Saturday 29 October 2016

Reading - David Bohm - On Creativity, 1968

For creative people across a diversity of disciplines (science, art, media) the usefulness of their work is a secondary interest.  Something else is primary.  Bohm questions whether

1. the scientist wants to predict natural phenomena to be able to participate intelligently in nature's process - yet the content of each piece of research is, in itself, actually quite trivial.
2. the scientist likes to solve puzzles as the challenge of explaining a natural process by showing how it works - yet the realisation that ideas are false or wrong leads to disappointment and failure.

Neither of these stacks up.  The scientist is seeking more than pleasure - rather the discovery of new knowledge, of a fundamental significance.  To do this the researcher has to create structure, instruments, testing, and disclosure.

A structure of ideas to demonstrate their harmony and relationship to each other
Instruments that measure in order to aid perception and understanding.
Testing methods to review ideas for truth or falsity
Disclosure of new and unexpected findings.

To be original, the researcher needs to identify how to prevent the imposition of preconceptions on facts as seen.  This means ideas and suppositions valued by the researcher may be overturned.  Small children habitually try something out, find out what happens, and modify/repeat in order to learn.  By school age learning taken on a narrower meaning.  Schooling uses repetition to gain knowledge in order to please a teacher and pass exams.  The workplace does the same.  So  the ability to see something new and original is atrophied.  Learning needs to be a constant in order for links to be seen between diverse situations, and this frame of mind can lead towards new knowledge.  Schooling also trains students not to make mistakes, yet this is where the new insight is often found.  Fear of mistakes is stilting and restrictive.

The competent researcher needs to be observant and sensitive in the creative situation.  Real originality and creativity requires a search to identify the differences between actual fact and one's preconceived notions.
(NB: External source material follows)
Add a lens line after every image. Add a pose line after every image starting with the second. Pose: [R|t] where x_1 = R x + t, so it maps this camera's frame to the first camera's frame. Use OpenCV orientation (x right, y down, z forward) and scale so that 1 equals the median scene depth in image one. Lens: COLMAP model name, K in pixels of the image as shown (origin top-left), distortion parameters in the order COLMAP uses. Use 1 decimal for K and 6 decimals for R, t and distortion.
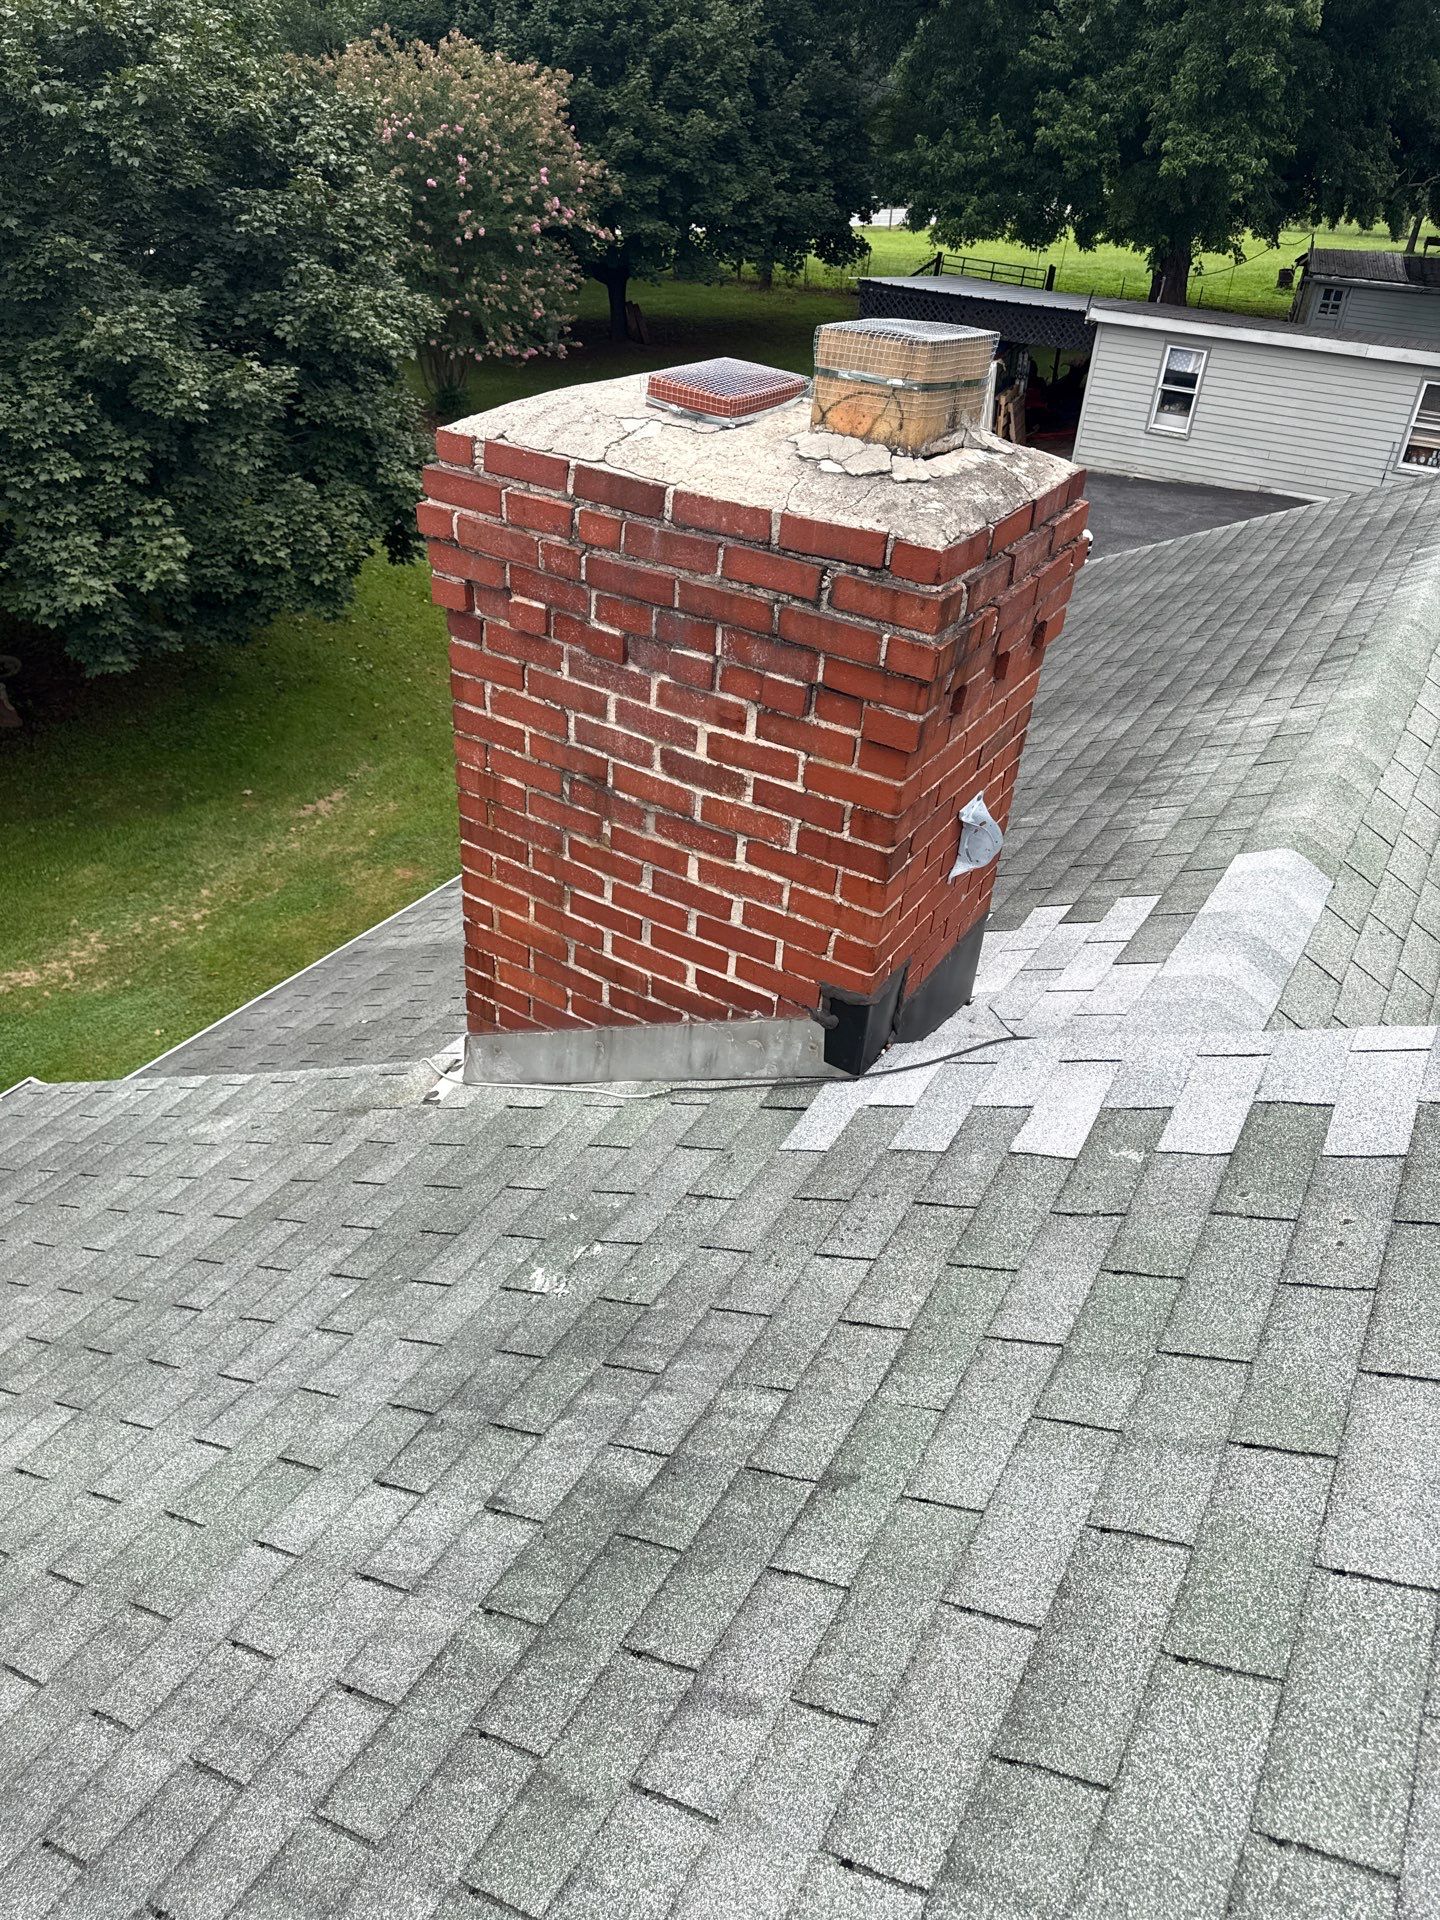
lens RADIAL K [[1296.3, 0, 726.0], [0, 1296.3, 870.8], [0, 0, 1]] dist [0.016576, -0.026851]
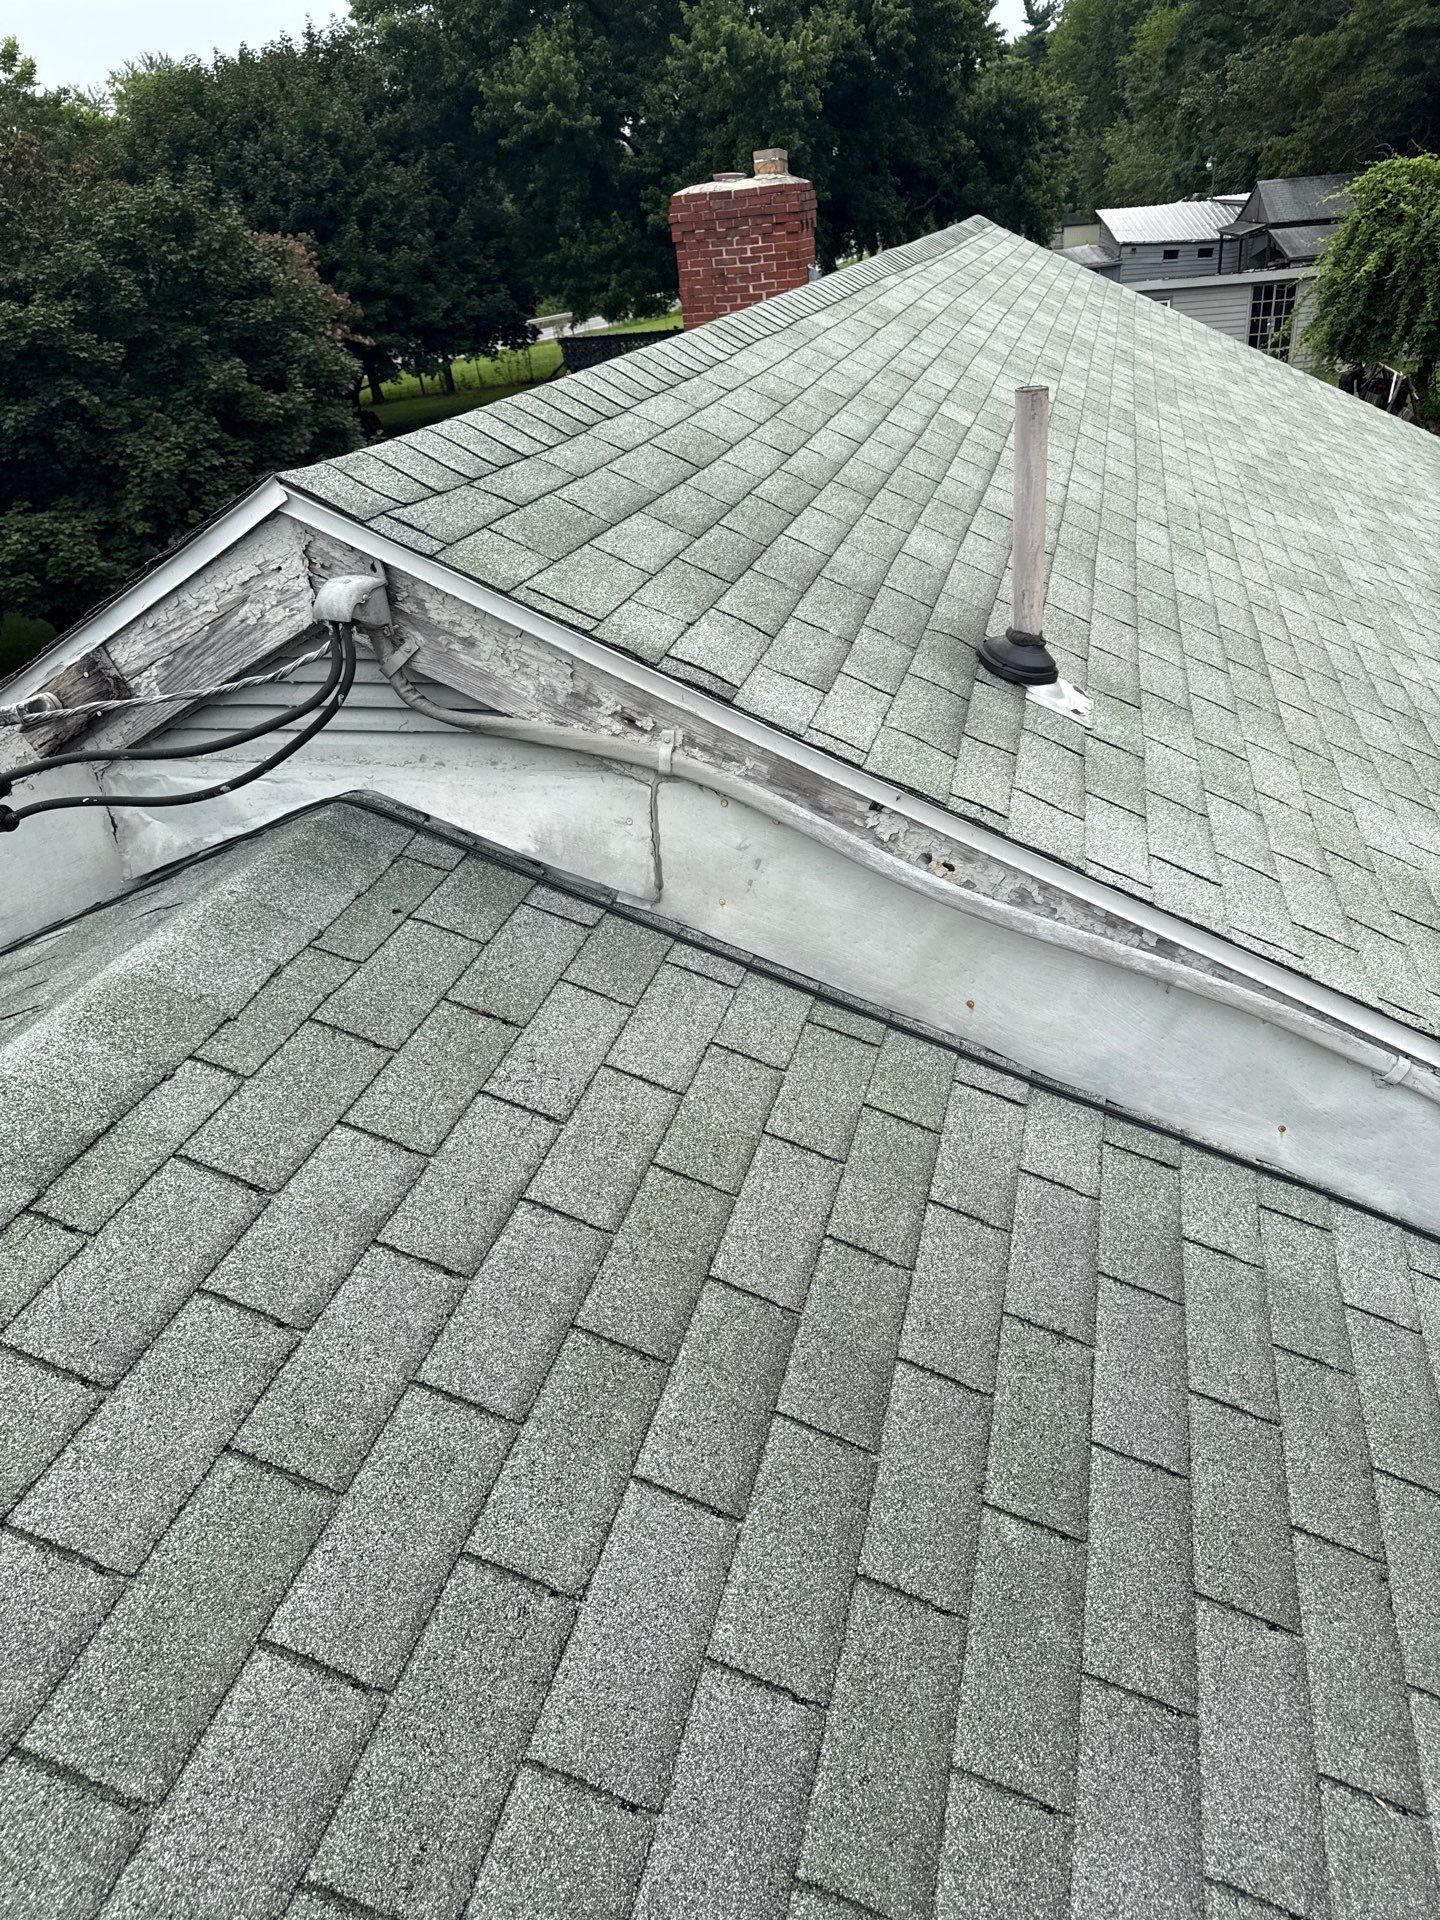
lens RADIAL K [[1309.9, 0, 698.2], [0, 1309.9, 931.9], [0, 0, 1]] dist [0.026415, -0.064632]
pose [[0.947614, -0.270445, 0.169961, -0.147360], [0.279978, 0.959389, -0.034417, 0.209525], [-0.153751, 0.080199, 0.984850, -0.299253]]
I think this thought is critical to my worries about my cross stitch samplers not being original.  Although they are a very traditional form, which can be said to paint a portrait of the maker, I don't think I have seen any with the values and skills portrayed in the way I want to do mine.  I need to refine my perception of what is new and different in my work from what I have gained from previous knowledge.

Bohm asks a good question "What is characteristic of the results of creative action?" i.e. scientific theory, artwork, building, parenting.  There is a need to distinguish between the occasional act and the discovery of something truly new and creative.  A creation of a new basic order with potential significance in a broad and rich field.

Bohm notes the importance of noting similarities and differences.  By becoming aware of patterns in specific disciplines, one may notice similarities and differences in other fields that emulate them.  This leads to the application of ideas in new contexts.  Eg Archimedes principle that the volume of an object, was the same as the volume of water displaced by submerging it in water.  This pattern of original thought is stunted by western schooling as it creates a conformist, imitative, mechanical state of mind designed to pass standardised exams.    Also the inclination to enquire into the unknown, threatens the successful achievement of narrow and limited goals.  New steps may fail altogether.  The acceptance of this potential failure is essential to the creative environment.

The key is in the mindset of the individual.  Schooling trains people to be mechanical when creativity is what is needed.   In 21st century fast-paced change, creative people are able to accommodate the new; mechanical people are not.  Deep and far-reaching problems can be solved in any field by people who are able to respond in a new and creative way.  However, each person has to discover what it means to be original and creative.  This is hard work, and will involve stages of failure.  The health of the mind requires us to be creative. It is the responsibility of the individual to make the first step, to define their own meaning of creativity.  Working to someone else's definition of creativity is a waste of time.

Centuries of schooling have educated us to believe everything can be achieved by technique and method.  But originality and creativity are not among these.  Having your own definition of creativity and following it is the route to originality.